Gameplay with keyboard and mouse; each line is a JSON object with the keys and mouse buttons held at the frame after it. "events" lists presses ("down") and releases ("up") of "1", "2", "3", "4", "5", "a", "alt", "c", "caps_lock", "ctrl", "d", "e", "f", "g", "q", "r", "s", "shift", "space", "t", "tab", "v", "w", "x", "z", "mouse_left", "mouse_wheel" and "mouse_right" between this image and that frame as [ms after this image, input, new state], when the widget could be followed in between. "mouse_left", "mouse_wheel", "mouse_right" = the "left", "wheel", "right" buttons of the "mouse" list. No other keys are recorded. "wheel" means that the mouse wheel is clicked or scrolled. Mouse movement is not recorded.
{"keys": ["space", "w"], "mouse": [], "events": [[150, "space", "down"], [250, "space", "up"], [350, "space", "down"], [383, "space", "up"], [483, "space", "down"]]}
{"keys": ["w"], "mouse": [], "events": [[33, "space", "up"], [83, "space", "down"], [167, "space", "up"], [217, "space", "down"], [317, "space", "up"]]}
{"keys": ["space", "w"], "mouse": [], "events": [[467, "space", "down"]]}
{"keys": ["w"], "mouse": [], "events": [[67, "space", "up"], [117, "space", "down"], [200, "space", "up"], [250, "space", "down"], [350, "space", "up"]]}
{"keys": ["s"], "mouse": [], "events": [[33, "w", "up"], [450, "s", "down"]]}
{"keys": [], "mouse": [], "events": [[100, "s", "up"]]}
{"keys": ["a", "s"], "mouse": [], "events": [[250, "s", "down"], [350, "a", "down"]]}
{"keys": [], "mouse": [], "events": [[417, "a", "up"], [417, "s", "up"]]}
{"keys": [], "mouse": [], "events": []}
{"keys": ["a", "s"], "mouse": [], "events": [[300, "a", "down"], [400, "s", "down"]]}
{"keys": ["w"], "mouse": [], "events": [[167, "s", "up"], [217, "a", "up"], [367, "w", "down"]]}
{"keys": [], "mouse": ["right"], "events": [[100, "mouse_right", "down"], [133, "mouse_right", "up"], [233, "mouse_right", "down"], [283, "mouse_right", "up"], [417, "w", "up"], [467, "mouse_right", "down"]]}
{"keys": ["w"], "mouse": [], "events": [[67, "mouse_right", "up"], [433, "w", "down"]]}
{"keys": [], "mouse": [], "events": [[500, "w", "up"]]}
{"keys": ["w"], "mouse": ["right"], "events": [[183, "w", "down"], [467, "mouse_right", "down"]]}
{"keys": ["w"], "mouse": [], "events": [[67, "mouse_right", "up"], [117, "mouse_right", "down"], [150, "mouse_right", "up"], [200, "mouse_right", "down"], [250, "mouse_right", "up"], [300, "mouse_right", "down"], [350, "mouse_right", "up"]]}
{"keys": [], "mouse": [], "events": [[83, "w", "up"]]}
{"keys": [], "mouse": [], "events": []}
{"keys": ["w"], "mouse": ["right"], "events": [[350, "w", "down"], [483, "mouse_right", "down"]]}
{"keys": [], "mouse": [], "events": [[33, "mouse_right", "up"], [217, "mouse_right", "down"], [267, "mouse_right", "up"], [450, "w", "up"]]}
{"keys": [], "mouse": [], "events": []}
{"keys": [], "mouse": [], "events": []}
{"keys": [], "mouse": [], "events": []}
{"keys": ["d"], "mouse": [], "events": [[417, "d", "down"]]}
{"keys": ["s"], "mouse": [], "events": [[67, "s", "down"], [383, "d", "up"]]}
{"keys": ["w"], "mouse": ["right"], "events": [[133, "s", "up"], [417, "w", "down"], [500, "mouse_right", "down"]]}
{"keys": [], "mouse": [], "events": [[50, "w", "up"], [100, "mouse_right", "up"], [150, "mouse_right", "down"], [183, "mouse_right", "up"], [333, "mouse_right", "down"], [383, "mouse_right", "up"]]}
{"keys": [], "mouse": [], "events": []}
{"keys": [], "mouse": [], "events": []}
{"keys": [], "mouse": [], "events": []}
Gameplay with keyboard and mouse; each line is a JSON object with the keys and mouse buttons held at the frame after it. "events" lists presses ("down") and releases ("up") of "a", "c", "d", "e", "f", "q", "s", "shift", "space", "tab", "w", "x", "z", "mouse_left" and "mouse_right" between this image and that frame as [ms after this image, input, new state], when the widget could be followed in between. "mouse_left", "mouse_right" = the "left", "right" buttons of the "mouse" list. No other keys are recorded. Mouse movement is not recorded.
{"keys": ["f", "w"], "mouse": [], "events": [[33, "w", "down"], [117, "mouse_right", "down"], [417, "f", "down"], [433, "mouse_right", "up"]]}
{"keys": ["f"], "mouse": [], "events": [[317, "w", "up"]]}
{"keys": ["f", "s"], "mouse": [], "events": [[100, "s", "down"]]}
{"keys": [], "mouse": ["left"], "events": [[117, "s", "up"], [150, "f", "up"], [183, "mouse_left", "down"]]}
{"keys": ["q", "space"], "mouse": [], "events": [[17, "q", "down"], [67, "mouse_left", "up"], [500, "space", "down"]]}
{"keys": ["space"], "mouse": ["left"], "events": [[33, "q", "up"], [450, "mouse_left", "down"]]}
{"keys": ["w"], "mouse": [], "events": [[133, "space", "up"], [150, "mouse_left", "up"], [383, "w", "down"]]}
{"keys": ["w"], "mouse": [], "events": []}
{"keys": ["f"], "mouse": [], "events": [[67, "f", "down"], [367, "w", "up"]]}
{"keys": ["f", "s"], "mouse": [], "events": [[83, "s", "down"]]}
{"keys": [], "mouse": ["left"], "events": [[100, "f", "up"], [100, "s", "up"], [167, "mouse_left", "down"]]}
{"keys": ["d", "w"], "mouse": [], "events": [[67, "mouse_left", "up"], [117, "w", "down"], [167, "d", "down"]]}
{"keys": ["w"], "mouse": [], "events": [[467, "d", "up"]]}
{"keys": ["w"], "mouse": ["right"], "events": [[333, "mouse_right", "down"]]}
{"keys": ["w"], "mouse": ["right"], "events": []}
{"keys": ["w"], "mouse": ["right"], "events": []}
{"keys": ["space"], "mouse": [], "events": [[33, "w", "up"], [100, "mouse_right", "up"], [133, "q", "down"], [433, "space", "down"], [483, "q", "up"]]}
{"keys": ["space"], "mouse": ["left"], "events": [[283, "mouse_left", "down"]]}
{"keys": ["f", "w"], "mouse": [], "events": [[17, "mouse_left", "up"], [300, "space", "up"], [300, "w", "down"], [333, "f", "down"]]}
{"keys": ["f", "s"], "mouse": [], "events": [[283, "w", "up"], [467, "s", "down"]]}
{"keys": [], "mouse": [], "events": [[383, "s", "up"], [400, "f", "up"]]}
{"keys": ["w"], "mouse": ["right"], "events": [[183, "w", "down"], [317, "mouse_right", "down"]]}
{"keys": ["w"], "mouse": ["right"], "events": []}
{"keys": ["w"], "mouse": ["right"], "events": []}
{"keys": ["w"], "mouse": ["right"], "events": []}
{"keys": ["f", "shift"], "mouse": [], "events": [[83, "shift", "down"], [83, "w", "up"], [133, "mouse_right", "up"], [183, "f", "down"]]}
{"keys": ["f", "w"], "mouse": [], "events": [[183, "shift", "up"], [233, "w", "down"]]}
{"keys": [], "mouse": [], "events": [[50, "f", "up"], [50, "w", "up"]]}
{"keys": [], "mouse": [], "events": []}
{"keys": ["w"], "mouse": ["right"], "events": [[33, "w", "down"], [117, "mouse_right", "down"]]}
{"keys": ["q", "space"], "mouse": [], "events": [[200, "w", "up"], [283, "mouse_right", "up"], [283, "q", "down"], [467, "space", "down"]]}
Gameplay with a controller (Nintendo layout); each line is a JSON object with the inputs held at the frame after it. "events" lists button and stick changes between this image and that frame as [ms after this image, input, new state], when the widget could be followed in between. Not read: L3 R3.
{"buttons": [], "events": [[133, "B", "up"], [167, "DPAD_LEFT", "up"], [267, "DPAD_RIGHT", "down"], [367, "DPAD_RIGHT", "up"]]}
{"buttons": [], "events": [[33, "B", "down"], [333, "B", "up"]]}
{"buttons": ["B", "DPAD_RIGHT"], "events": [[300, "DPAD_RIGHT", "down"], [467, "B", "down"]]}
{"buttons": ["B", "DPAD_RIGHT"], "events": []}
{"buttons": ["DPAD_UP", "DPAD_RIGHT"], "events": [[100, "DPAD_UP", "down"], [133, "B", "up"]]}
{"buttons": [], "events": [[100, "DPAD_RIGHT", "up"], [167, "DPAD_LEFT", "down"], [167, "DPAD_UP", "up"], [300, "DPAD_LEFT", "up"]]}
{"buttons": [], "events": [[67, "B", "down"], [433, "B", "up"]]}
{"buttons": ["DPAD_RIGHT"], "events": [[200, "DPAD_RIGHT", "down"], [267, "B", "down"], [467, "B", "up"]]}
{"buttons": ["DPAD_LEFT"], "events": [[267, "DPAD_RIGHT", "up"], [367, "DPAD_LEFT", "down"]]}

________________

Task directions: Which lines in the data above contain "recorded"? Show each one.

Reply to the task:
Gameplay with keyboard and mouse; each line is a JSON object with the keys and mouse buttons held at the frame after it. "events" lists presses ("down") and releases ("up") of "1", "2", "3", "4", "5", "a", "alt", "c", "caps_lock", "ctrl", "d", "e", "f", "g", "q", "r", "s", "shift", "space", "t", "tab", "v", "w", "x", "z", "mouse_left", "mouse_wheel" and "mouse_right" between this image and that frame as [ms after this image, input, new state], when the widget could be followed in between. "mouse_left", "mouse_wheel", "mouse_right" = the "left", "wheel", "right" buttons of the "mouse" list. No other keys are recorded. "wheel" means that the mouse wheel is clicked or scrolled. Mouse movement is not recorded.
Gameplay with keyboard and mouse; each line is a JSON object with the keys and mouse buttons held at the frame after it. "events" lists presses ("down") and releases ("up") of "a", "c", "d", "e", "f", "q", "s", "shift", "space", "tab", "w", "x", "z", "mouse_left" and "mouse_right" between this image and that frame as [ms after this image, input, new state], when the widget could be followed in between. "mouse_left", "mouse_right" = the "left", "right" buttons of the "mouse" list. No other keys are recorded. Mouse movement is not recorded.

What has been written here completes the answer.